For my prototype I used the black plastic from a frozen TV dinner. I cut two matching rectangular pieces with one side of the rectangle matching the width of the webbing. I sewed my elastic flashlight holder onto one piece and then joined the two pieces together in the middle with a 'rivet.' (I used an eyelet - a miniature grommet) so that it would rotate. I made it tight enough to not move when I didn't want it to, but easy enough to adjust the angle of the flashlight without difficulty and then sewed the back rectangle onto the side of the webbing. 

You now have an instantly and infinitely adjustable headband for about $2 unless you have to invest in an eyelet kit or sewing machine.


----------



## jankj (Mar 12, 2010)

Kitelights, I like your idea and would like to see one in real life. 

I do, however, have an issue with a inflexible bit of webbing adjusted by velcro.
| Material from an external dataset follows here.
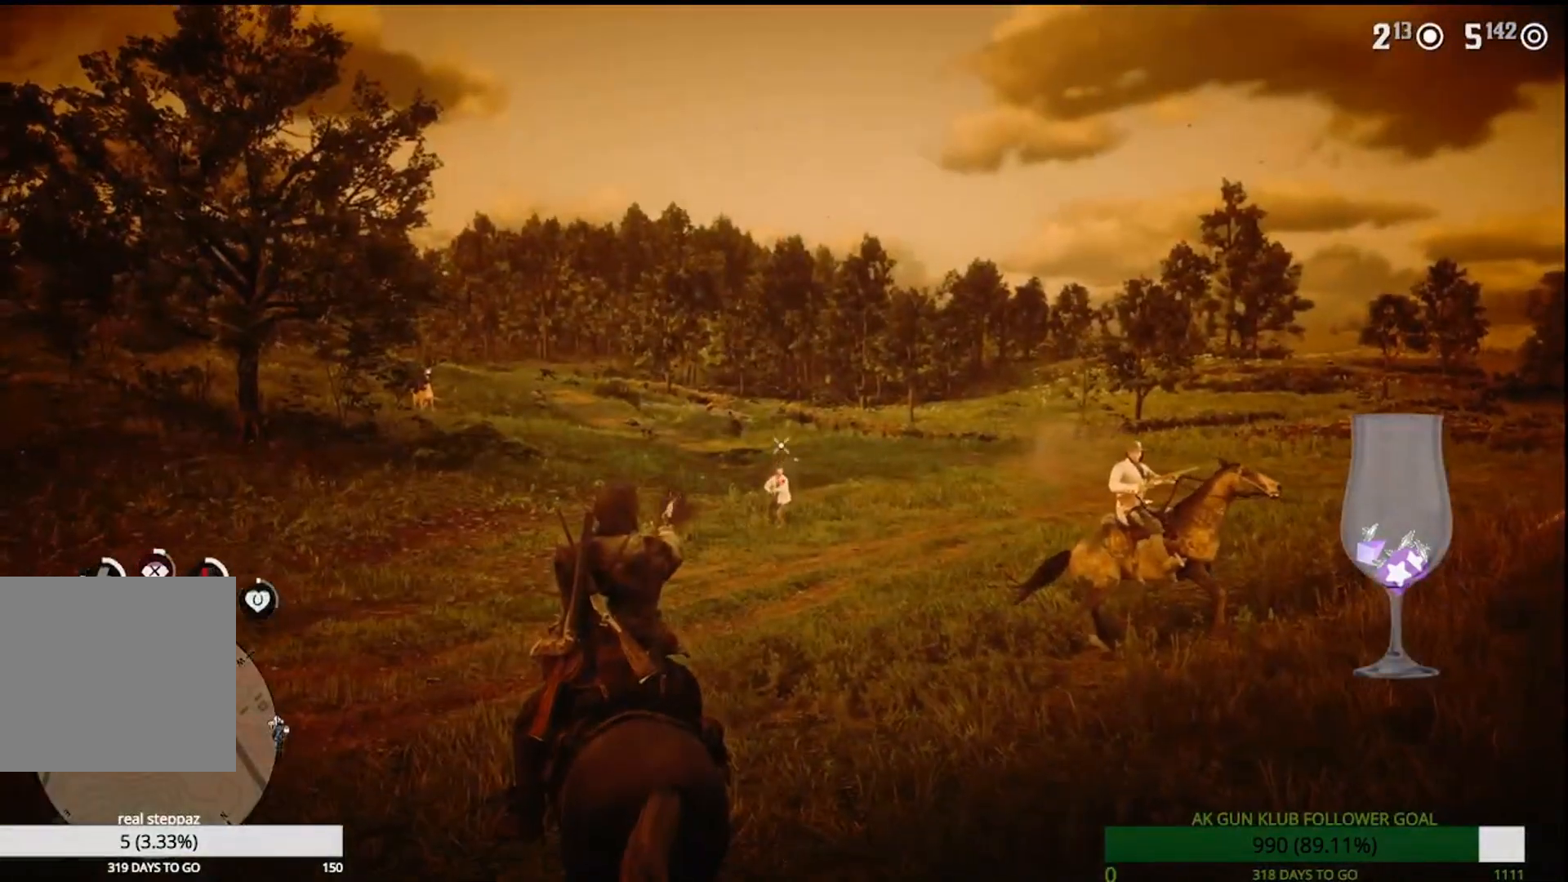
{"dt_ms": 500, "buttons": [], "left_stick": "right", "right_stick": "right", "events": [[17, "left_stick", "up-right"], [150, "L2", "up"], [167, "left_stick", "right"], [200, "right_stick", "right"]]}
I rotate hats according to weather (no hat - thin hat - thick hat) and need to readjust frequently. For some reason I can't get the right amount of tension by adjusting the velcro - it is either too tight or too loose. If I ever do get it right I have to change it next night due to a change in headwear. That's why I'm such a big fan of elastic for the jackstrap / headband. But if it works for you - fine! Good for you. 


That being said, jackstraps are inferior to dedicated headlamps with a proper forehead hinged mount. No glare in my glasses, no pressure on the temple (which I find highly uncomfortable). No issues what so ever with adjusting the beam where I want it. But jackstraps / headbands are nice and handy for extending the usefullness of a cute little 1*AA light into a hands free light. The best one I've tried so far is the nitecore D10 headband.


----------



## idlejam (Mar 13, 2010)

I wonder how a elastic/nylon-webbing hybrid would work. Perhaps using mostly webbing for the various attachment points, but a couple sections of elastic to provide some stretchy-ness. You could still have some velcro for large size adjustments.


----------



## Jarski (Mar 13, 2010)

https://www.candlepowerforums.com/threads/242378

I used rubberband for jacket sleeves for that, maybe you could tune this design a bit to fit your needs.


----------



## patricksbushcraft (May 8, 2016)

I did this very thing of making my own headstrap flashlight holder. I just recycled an old elastic headlamp strap I once had from an old cheap headlamp that quit working. It's a simple mod, just cut a piece off the end of the headstrap (if you have extra) make a loop out of it and sew it onto the side of the headband. I didn't use a sewing machine though, just sewed it by hand. Tip: when you make the loop from the piece of elastic, just make it the tightness you want for the flashlights you plan to use with it. Hope that helps.


----------